That comment wasn't directed at you.
My point was, Johnson didn't want to know if there was a conspiracy because he didn't want to deal with the consequences. He had suspicions but didn't want to investigate the conspiratorial leads. He didn't ask the questions that he didn't want to know the answers to...
What evidence is there that he restricted the ability of the WC to look for a conspiracy? The WC staffers, a few still alive, say there were no orders not to look for a conspiracy. You've said he covered up for one. How? The fact that HE didn't want to look is not the same as saying the WC or HSCA or CBS or The Washington Post or ABC News or the NY Times didn't. We haven't just had one investigation over these decades. We've had multiple ones.
I've cited Norman Redlich, the main author of the report. He died in 2003 or nearly 40 years after the assassination. I don't think he ever said he was told not to look for one or that, in retrospect, he was misled/controlled/manipulated. The only staffer that I know of who has complained about being misled was/is David Slawson. He has stated that he thinks Cuban agents encouraged Oswald to shoot JFK and that the CIA withheld information about this. But that's not really a conspiracy.
You say LBJ didn't want to know if there was a conspiracy and then you say he thought there was one (by Castro). But the latter statement by him - that he believed Castro was behind it in retaliation for the assassination attempts against him - came AFTER the WC had completed its investigation.
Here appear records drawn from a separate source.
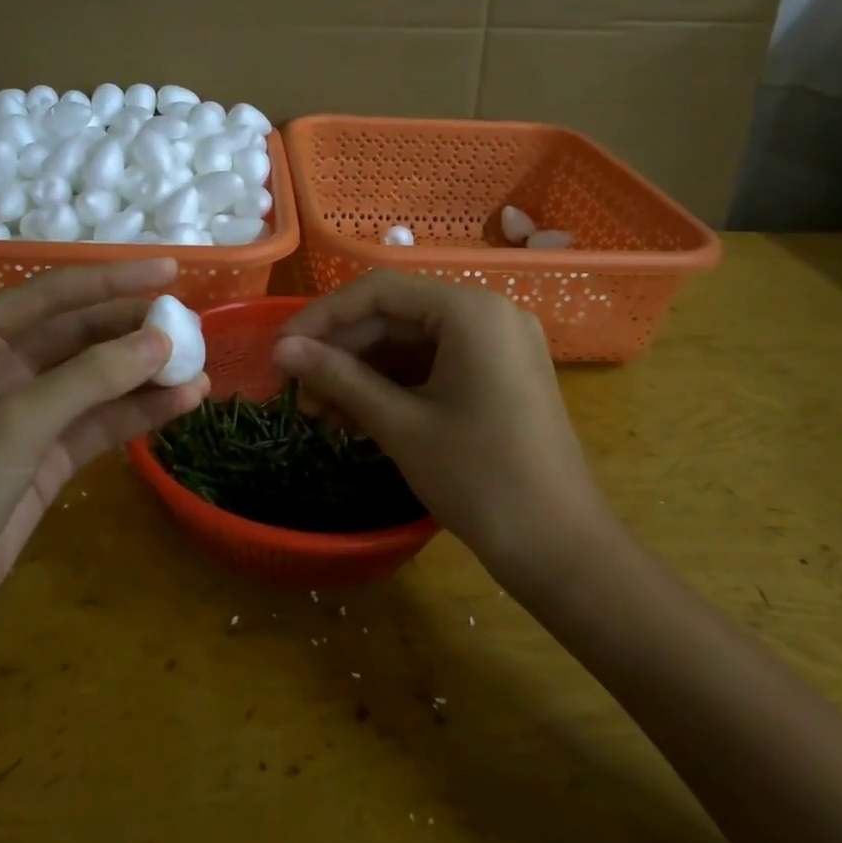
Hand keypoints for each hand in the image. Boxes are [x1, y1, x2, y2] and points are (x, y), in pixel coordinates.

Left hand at [0, 259, 208, 654]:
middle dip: (135, 330)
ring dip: (145, 374)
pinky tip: (182, 404)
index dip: (114, 279)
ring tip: (200, 366)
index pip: (55, 294)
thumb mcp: (17, 421)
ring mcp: (26, 412)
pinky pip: (100, 422)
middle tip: (193, 326)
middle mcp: (0, 366)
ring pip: (97, 379)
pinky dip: (138, 413)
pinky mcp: (46, 455)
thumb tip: (162, 340)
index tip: (171, 269)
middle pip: (81, 334)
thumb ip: (92, 376)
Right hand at [272, 273, 608, 571]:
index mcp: (470, 311)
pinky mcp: (499, 374)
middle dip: (341, 353)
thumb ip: (338, 378)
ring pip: (411, 343)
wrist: (562, 549)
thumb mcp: (400, 425)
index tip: (280, 349)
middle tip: (297, 393)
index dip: (322, 317)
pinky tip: (356, 416)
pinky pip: (434, 365)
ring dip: (362, 373)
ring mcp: (498, 344)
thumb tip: (282, 349)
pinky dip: (394, 386)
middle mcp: (488, 313)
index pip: (379, 292)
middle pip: (395, 316)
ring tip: (319, 413)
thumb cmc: (480, 480)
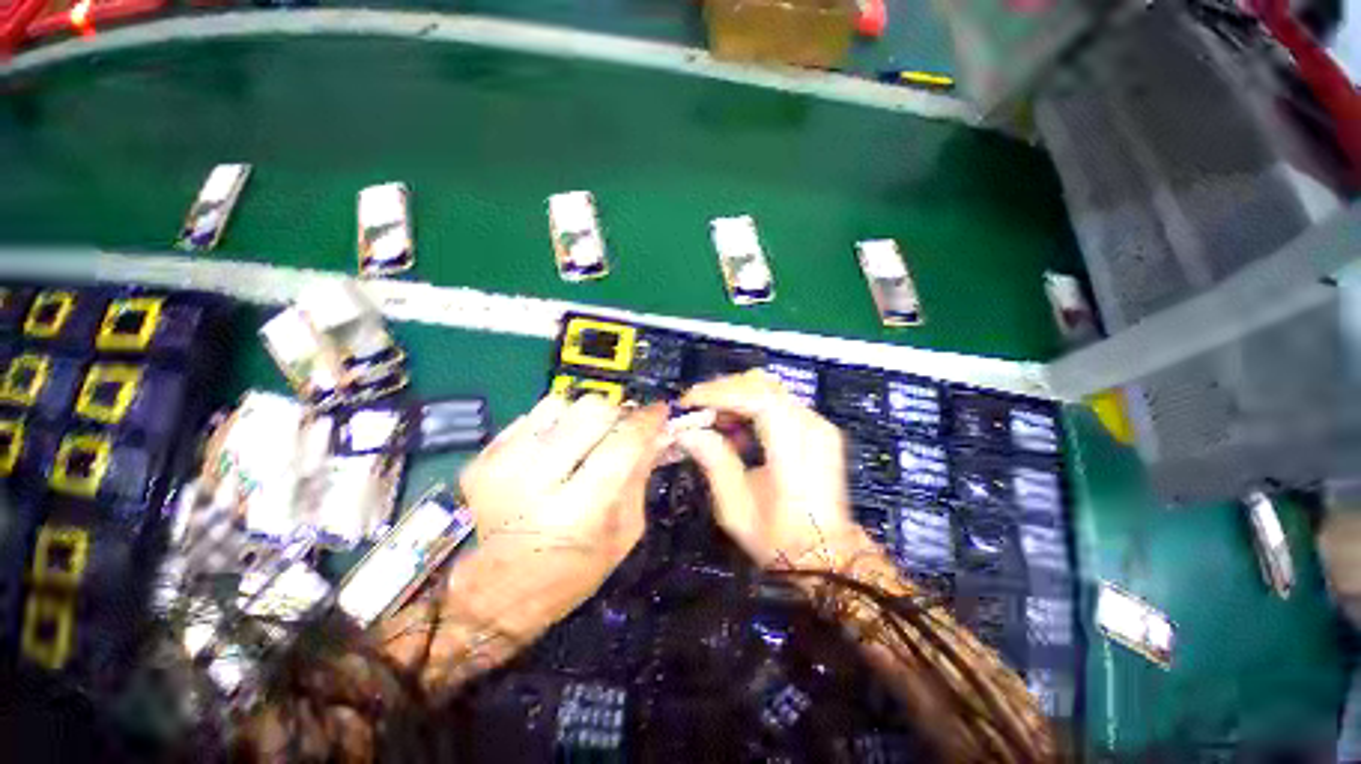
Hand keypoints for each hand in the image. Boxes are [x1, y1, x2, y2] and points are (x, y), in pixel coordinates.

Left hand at [461, 393, 667, 584]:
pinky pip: (532, 416)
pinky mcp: (483, 459)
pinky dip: (554, 425)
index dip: (646, 420)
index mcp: (579, 511)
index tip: (659, 410)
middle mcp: (536, 482)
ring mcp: (502, 466)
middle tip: (621, 428)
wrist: (502, 590)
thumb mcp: (625, 531)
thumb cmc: (576, 568)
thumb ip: (641, 475)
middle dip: (616, 414)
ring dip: (582, 417)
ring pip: (560, 404)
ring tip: (586, 439)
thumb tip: (658, 432)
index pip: (622, 443)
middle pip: (590, 411)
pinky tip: (555, 450)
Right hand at [677, 369, 870, 570]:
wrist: (827, 555)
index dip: (719, 393)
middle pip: (762, 384)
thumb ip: (713, 461)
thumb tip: (686, 431)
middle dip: (722, 391)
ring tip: (711, 420)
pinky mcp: (817, 427)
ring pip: (769, 388)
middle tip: (695, 410)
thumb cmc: (779, 538)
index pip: (757, 397)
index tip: (688, 403)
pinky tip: (735, 428)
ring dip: (734, 397)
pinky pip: (777, 401)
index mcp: (795, 447)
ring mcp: (818, 423)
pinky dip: (750, 406)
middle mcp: (812, 425)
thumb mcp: (736, 507)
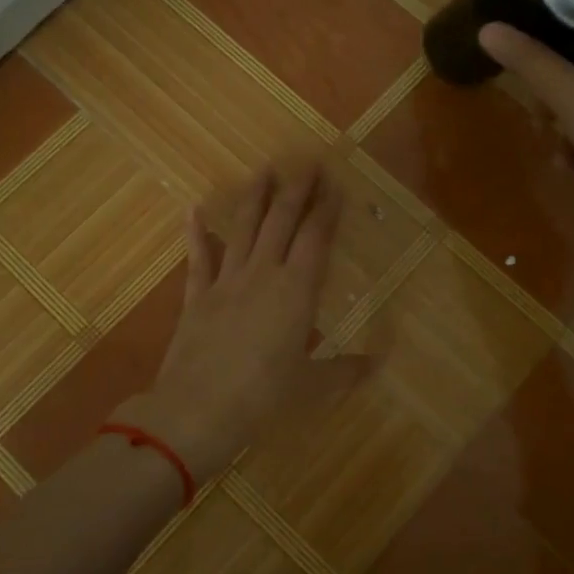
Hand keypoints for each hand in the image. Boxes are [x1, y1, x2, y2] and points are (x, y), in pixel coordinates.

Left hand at [127, 161, 368, 483]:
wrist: (197, 411)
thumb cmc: (263, 398)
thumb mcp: (312, 387)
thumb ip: (346, 370)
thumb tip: (380, 362)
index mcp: (296, 291)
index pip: (315, 238)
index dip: (326, 208)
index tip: (334, 183)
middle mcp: (263, 274)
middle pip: (281, 221)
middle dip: (297, 189)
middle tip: (307, 162)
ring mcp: (226, 282)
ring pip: (243, 229)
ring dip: (255, 198)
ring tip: (265, 170)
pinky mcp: (197, 296)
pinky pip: (198, 258)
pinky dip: (196, 234)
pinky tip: (194, 210)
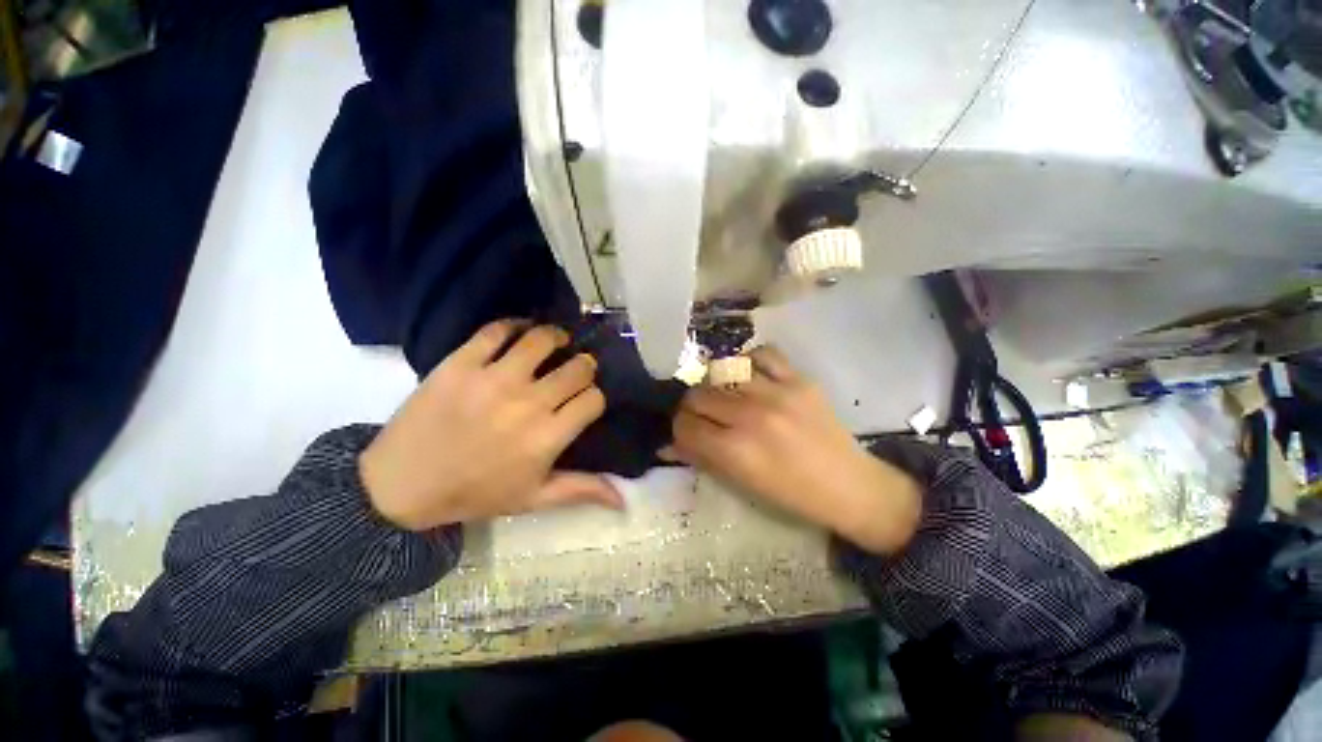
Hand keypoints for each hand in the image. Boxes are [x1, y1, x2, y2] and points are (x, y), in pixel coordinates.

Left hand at [359, 321, 623, 530]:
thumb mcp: (534, 498)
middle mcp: (528, 403)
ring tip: (556, 341)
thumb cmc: (475, 493)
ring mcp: (493, 379)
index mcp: (548, 437)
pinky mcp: (461, 363)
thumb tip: (625, 499)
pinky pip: (496, 331)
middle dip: (584, 366)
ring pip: (542, 340)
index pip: (594, 399)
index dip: (595, 397)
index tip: (586, 400)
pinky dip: (514, 325)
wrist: (401, 486)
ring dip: (557, 337)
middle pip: (577, 367)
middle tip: (576, 369)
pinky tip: (520, 331)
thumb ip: (582, 490)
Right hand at [663, 347, 920, 553]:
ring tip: (726, 395)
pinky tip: (751, 376)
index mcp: (735, 451)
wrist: (849, 485)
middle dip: (692, 408)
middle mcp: (750, 416)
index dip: (678, 428)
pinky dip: (749, 362)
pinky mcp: (798, 379)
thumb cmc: (791, 494)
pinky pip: (762, 354)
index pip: (684, 425)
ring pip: (721, 371)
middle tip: (703, 416)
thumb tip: (668, 445)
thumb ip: (701, 458)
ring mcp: (776, 392)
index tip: (686, 432)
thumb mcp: (740, 484)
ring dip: (716, 385)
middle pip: (697, 395)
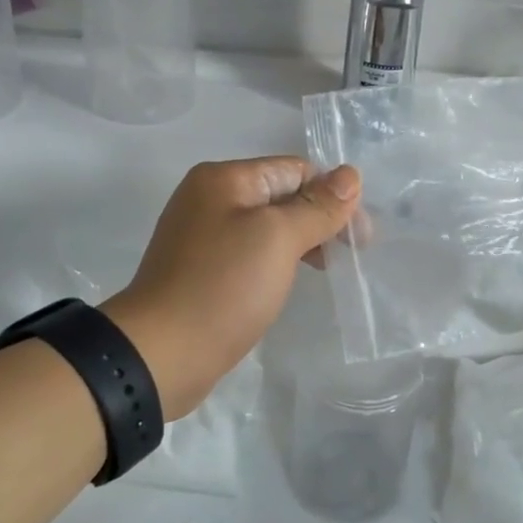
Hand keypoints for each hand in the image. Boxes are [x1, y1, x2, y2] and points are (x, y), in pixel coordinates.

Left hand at [102, 157, 360, 418]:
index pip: (295, 170)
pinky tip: (290, 283)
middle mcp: (210, 199)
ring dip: (302, 243)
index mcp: (224, 179)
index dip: (332, 196)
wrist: (161, 353)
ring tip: (327, 270)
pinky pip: (251, 255)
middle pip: (282, 197)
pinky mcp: (203, 272)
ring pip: (267, 229)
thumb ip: (317, 206)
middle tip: (352, 255)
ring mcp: (203, 237)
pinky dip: (277, 263)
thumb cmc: (223, 286)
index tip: (361, 236)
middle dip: (320, 219)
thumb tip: (351, 174)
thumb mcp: (278, 239)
I've read no evidence/accounts that during the WC investigation that at that time he believed there was a conspiracy. Correction: LBJ did say in his last interview before leaving the Presidency that "I never believed that [Lee Harvey] Oswald acted alone, although I can accept that he pulled the trigger."
Are there any? And why would he not want to deal with a conspiracy done by, for example, the Mob?